» EXERCISE MATERIALS:

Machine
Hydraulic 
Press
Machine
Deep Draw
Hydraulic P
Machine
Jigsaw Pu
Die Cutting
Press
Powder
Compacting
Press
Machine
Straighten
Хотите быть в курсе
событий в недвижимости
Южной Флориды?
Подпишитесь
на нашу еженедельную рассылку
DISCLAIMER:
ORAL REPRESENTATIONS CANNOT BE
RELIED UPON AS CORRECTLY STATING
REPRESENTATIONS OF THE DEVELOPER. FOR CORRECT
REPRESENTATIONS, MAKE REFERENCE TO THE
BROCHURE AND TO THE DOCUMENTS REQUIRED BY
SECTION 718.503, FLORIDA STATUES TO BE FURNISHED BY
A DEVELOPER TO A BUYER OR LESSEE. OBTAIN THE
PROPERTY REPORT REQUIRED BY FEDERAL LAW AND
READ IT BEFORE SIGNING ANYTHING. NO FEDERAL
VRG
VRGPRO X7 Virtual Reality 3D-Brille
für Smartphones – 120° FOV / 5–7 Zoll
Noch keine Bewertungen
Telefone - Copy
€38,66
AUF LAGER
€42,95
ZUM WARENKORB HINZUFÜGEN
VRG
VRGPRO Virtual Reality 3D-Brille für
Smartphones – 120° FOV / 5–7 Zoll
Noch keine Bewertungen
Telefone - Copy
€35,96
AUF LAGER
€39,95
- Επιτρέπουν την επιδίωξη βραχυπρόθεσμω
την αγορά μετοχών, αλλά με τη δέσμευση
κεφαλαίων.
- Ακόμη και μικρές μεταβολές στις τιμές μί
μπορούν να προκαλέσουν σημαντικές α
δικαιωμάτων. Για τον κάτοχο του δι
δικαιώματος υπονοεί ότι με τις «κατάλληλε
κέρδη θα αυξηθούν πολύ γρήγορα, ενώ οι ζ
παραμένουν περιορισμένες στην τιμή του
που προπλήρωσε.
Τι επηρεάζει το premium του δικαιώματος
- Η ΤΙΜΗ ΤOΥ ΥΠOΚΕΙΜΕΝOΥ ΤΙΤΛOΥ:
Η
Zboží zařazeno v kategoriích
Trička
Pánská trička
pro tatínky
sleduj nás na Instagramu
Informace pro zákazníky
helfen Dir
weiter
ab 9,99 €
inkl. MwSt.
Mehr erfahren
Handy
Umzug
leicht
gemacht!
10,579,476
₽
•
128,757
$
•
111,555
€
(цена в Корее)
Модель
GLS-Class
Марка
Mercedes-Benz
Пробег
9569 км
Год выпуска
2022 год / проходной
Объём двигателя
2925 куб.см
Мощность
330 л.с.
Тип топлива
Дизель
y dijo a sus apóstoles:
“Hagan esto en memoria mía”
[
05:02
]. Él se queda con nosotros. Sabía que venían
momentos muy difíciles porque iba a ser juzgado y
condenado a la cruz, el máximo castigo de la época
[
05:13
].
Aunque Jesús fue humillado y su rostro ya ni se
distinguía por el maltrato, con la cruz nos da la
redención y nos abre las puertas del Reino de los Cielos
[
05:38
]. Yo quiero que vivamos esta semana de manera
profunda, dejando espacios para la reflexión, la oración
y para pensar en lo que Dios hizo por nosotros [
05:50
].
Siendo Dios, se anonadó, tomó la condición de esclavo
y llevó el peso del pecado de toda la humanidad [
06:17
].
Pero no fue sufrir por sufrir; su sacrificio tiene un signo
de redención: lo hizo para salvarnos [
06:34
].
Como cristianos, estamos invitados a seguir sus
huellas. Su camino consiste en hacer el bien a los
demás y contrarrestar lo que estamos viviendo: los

» WHAT THIS TASK INVOLVES: From the records above, copy only the lines starting with the line that holds "Mercedes-Benz" and going on through the line that holds "Como cristianos, estamos", exactly as written.

» SOLUTION TO THE PROBLEM:
Mercedes-Benz
Пробег
9569 км
Год выпуска
2022 год / проходной
Объём двигателя
2925 куб.см
Мощность
330 л.с.
Тип топлива
Дизель
y dijo a sus apóstoles:
“Hagan esto en memoria mía”
[
05:02
]. Él se queda con nosotros. Sabía que venían
momentos muy difíciles porque iba a ser juzgado y
condenado a la cruz, el máximo castigo de la época
[
05:13
].
Aunque Jesús fue humillado y su rostro ya ni se
distinguía por el maltrato, con la cruz nos da la
redención y nos abre las puertas del Reino de los Cielos
[
05:38
]. Yo quiero que vivamos esta semana de manera
profunda, dejando espacios para la reflexión, la oración
y para pensar en lo que Dios hizo por nosotros [
05:50
].
Siendo Dios, se anonadó, tomó la condición de esclavo
y llevó el peso del pecado de toda la humanidad [
06:17
].
Pero no fue sufrir por sufrir; su sacrificio tiene un signo
de redención: lo hizo para salvarnos [
06:34
].
Como cristianos, estamos invitados a seguir sus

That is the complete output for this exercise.